Kanao mematung di depan pintu ketika dua orang yang sama-sama menjadi pilar bersamanya itu saling membalas pukulan dengan tinjuan maupun tendangan yang tidak main-main tenaganya. Dengan air mata membasahi pipi, kedua pria yang merupakan pilar matahari dan pilar binatang buas itu saling memaki lewat bahasa tubuh. Namun Kanao tahu, keduanya meraung, menenggelamkan diri dalam kesedihan dengan cara yang demikian.

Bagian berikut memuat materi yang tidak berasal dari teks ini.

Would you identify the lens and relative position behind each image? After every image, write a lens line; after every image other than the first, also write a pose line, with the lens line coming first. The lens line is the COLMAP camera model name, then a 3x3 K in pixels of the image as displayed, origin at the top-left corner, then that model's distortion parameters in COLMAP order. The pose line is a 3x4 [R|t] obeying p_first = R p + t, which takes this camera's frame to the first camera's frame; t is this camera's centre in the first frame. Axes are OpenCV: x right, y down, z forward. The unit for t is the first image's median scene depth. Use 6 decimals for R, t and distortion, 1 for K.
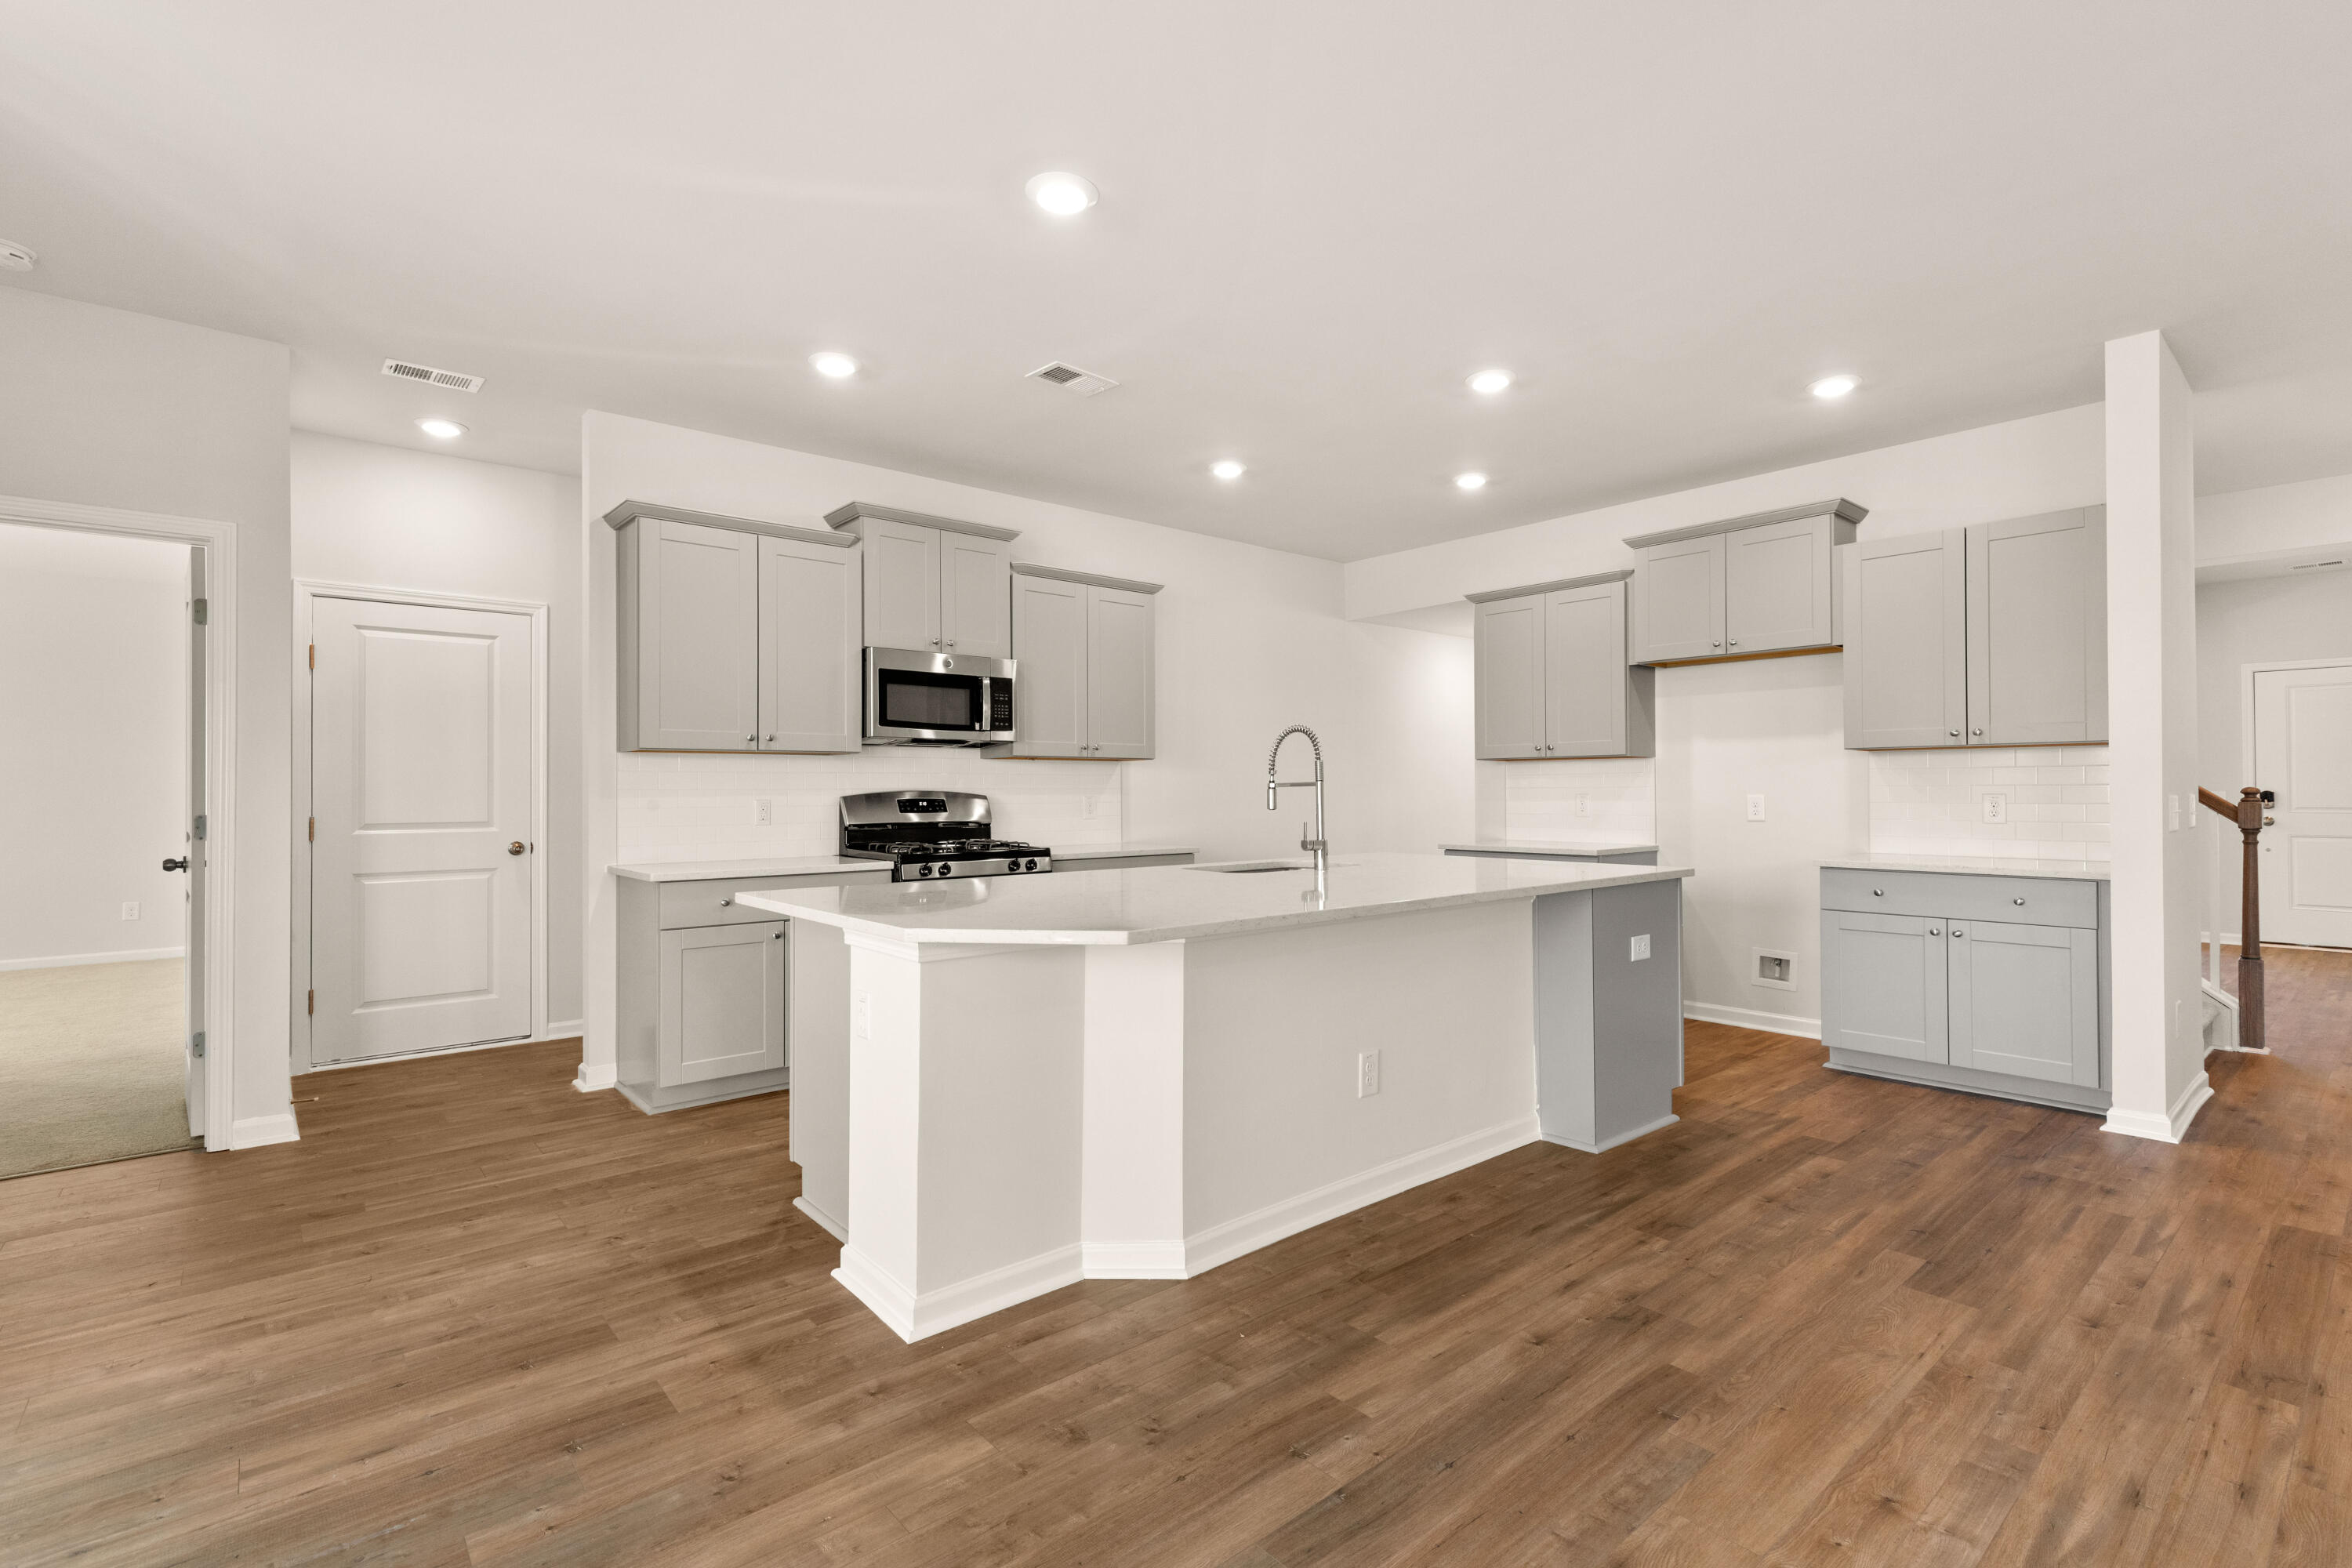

Kanao pun tak jauh sedihnya dengan mereka. Seseorang yang merupakan teman perjalanan semasa hidupnya itu harus terlelap dalam mimpi tak berujung setelah melawan iblis tingkat atas yang merupakan kakak seperguruannya sendiri. Kanao tak bisa membayangkan perasaan Zenko yang harus membunuh kakak seperguruannya itu dan harus kehilangan sosok gurunya yang melakukan seppuku akibat ulah Kaigaku di saat yang bersamaan harus menanggung beban sebagai seorang pilar guntur. Dan kini seolah penderitaannya belum berakhir, Zenko mengalami tidur yang entah berapa lama.

Tanjirou meraung, Inosuke meliar. Dan Kanao hanya bisa menunggu putri tidur terbangun demi mewaraskan dua pangeran gunung itu.